__WHAT YOU NEED TO DO__.
Rewrite the DNAGear text from "It can also" to "with different platforms.", putting "S. aureus" in place of "Staphylococcus aureus".
--- PASSAGE ---
Results and Discussion

DNAGear regular expression and string manipulation is based on well-developed and optimized classes offered by Java. Nevertheless, it was tested on more than 50 S. aureus sequences for sequence typing and on more than 300 sequences for forward-reverse alignment task. The results were verified manually. In terms of accuracy, they showed a definite accuracy of finding sequences types, and detecting new types and repeats. Additionally, The biologists who tested it, reported no problem in the software so far. Although, the only existing and commercial software (Ridom StaphType) has more graphical features, support database management and offers some other meta-statistical reports, it is closed source and platform dependent. Furthermore, its core sequence typing tasks are similar to DNAGear. On the other hand, DNAGear has the following positive points:

• it is free and open source

• supports automatic alignment of the forward-reverse sequences.

• it is platform independent and is shaped with different installers suitable for different target platforms (Linux, Windows, and MacOS).

• it performs the three major aspects of typing process.

• files are managed in project folders, which can be added, edited, moved, renamed or deleted easily. For example, in addition to adding a sequence file by using the designed tool bar button, the user can add it by dragging and dropping the file from its location on the disk to the sequences folder in the project tree.

It can also be extended very easily because it is built on a set of modules, that are managed by a very good Java modules development environment (NetBeans Platform 7.1), which allows developers to add new features as needed without deep understanding of the code already designed.

Conclusions

A spa typing application has been developed to be freely available to the academic purposes. It finds sequence types, new types, and new repeats in the Staphylococcus aureus sequences. Furthermore, it has a rich and easy-to-use GUI environment which allows users to deal with as many as they want of files managed in projects. It also supports the forward-reverse sequence alignment for sequence assembling task. For portability and installation easiness, the system is built in Java and on top of the NetBeans Platform; therefore, it can run on different machines with different platforms.

Availability and requirements

• Project name: DNAGear

• Project home page:http://w3.ualg.pt/hshah/DNAGear/

• Operating system(s): Platform independent

• Programming language: Java and the GUI is designed on top of NetBeans Platform 7.1

• Other requirements: JRE 1.6 or higher

• License: None

• Any restrictions to use by non-academics: None

Additionally, DNAGear has different installers that support the target platform.

Competing interests

The authors declare that, they have no competing interests.

Authors contributions

All authors contributed to the development of DNAGear. AS. Brunel, N. Bouzinbi, P. Corne and AL Bañuls provided the biological background and tested the results during development. H.R Shahbazkia and F. AL-Tam designed and implemented the algorithm and tested the software. All authors read and approved the final manuscript.

Acknowledgements

This work is partially supported by the Erasmus Mundus External Window (EMEW) action 2. We would like also to thank the laboratory of bacteriology (University hospital of Montpellier), and the research unit UMR5119 ECOSYM (University of Montpellier 1) for the technical help, and all the health care workers of the intensive care unit (University hospital of Montpellier, Gui de Chauliac hospital). We thank also the institutions IRD and CNRS for their support. The strain collection used for the development of the software was performed in a project financed by the APARD association.
--- INFORMATION PROVIDED ---
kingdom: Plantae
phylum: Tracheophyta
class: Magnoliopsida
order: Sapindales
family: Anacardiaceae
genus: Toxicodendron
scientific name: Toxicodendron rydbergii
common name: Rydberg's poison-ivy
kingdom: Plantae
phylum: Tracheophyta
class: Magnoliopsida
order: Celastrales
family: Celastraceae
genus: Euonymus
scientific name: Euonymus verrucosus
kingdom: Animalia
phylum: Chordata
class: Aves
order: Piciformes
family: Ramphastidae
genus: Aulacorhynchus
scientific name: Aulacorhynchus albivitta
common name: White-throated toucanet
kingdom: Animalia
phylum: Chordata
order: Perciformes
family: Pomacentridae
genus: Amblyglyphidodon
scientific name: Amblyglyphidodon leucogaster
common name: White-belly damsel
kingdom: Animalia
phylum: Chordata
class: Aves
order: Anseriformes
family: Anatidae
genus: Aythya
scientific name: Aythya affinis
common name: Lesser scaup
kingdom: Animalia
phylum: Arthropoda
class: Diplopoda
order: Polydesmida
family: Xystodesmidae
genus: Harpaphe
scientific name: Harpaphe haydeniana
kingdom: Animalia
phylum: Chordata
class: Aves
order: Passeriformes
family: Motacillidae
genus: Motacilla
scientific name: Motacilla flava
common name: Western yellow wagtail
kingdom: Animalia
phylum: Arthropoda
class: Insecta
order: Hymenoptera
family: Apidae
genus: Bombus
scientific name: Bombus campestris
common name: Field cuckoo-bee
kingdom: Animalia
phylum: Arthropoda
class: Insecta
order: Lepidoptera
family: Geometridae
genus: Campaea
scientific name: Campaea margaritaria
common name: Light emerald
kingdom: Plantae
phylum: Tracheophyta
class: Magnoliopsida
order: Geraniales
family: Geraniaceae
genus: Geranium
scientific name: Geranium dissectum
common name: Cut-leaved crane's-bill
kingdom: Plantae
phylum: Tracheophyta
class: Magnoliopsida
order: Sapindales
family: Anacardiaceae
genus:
---
__SOLUTION BELOW__.
It can also be extended very easily because it is built on a set of modules, that are managed by a very good Java modules development environment (NetBeans Platform 7.1), which allows developers to add new features as needed without deep understanding of the code already designed.

Conclusions

A spa typing application has been developed to be freely available to the academic purposes. It finds sequence types, new types, and new repeats in the S. aureus sequences. Furthermore, it has a rich and easy-to-use GUI environment which allows users to deal with as many as they want of files managed in projects. It also supports the forward-reverse sequence alignment for sequence assembling task. For portability and installation easiness, the system is built in Java and on top of the NetBeans Platform; therefore, it can run on different machines with different platforms.